The election has been completely suicidal. A black hole of ten solar masses causes an acceleration on the event horizon fifteen million times greater than the Earth’s . The human body can only withstand about ten times the acceleration of gravity on the Earth’s surface, so Javier would have ceased to exist 3,000 kilometers from the hole. To cross the event horizon with some comfort, they should have chosen a hole with a mass greater than 100,000 solar masses. These are only found in the center of galaxies. In this case, when crossing the horizon, Javier would not notice anything extraordinary. No jolt or radical change in the fabric of space would herald its arrival at the event horizon. Once inside, its inevitable destiny is to rush to the heart of the black hole. Unfortunately, no astronaut can reach the center alive because gravity takes care of pulverizing everything.
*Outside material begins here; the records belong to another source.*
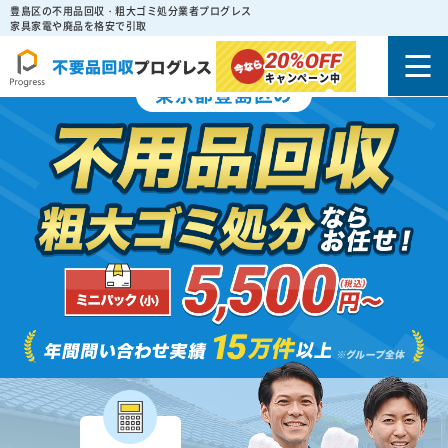
豊島区の不用品回収・粗大ゴミ処分業者プログレス
家具家電や廃品を格安で引取
20%
OFF
キャンペーン中
東京都豊島区の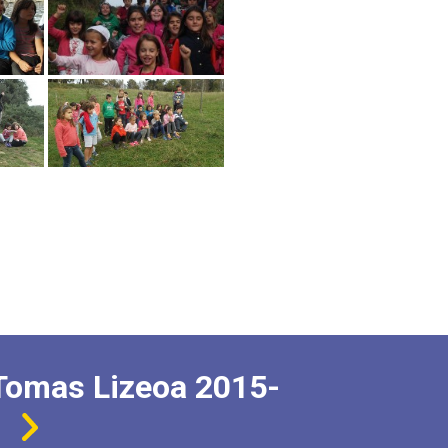
Tomas Lizeoa 2015-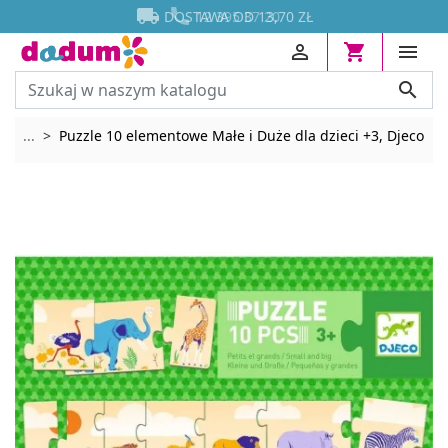




DOSTAWA OD 13,70 ZŁ




Rozwiń breadcrumbs
...
Puzzle 10 elementowe Małe i Duże dla dzieci +3, Djeco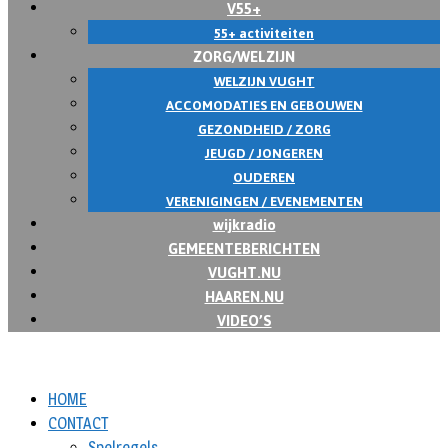
V55+
55+ activiteiten
ZORG/WELZIJN
WELZIJN VUGHT
ACCOMODATIES EN GEBOUWEN
GEZONDHEID / ZORG
JEUGD / JONGEREN
OUDEREN
VERENIGINGEN / EVENEMENTEN
wijkradio
GEMEENTEBERICHTEN
VUGHT.NU
HAAREN.NU
VIDEO’S
HOME
CONTACT
Spelregels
However, the journey may not end like this. In 2012, Joseph Polchinski of the California-based Kavli Institute for Theoretical Physics and Don Marolf, a theoretical physicist at the University of California, said that this view of travel is flawed because it does not take into account quantum processes occurring on the horizon. of events. What will really happen to Javier is that when he reaches the event horizon… he will burst into flames! The poor thing will have collided with a kind of cosmic firewall that prevents anything from entering the black hole and scorches everything it touches. This solution has a but… and a very big one. The big problem is that it requires that in the event horizon we have to get rid of a fundamental aspect of general relativity, the equivalence principle. In other words, accepting the idea of the firewall and thus preserving the integrity of the information that falls into the black hole -something required by quantum theory- requires sacrificing Einstein’s equivalence principle, the pillar of general relativity and which says that if we are locked in a closet there is no way to distinguish whether we are on the surface of a planet or being carried through space at constant acceleration. Polchinski and Marolf say that this does not hold at the event horizon. Aware of what this meant, in their article they also presented another solution to the problem: the firewall does not appear to be everything as it was believed, but then what stops working is quantum mechanics.

The commotion that they formed was órdago. Either solution was unacceptable because it implied that one of the two most important theories of 20th century physics doesn’t work on black holes: if you save one you have to bury the other. And for now nobody knows where to go.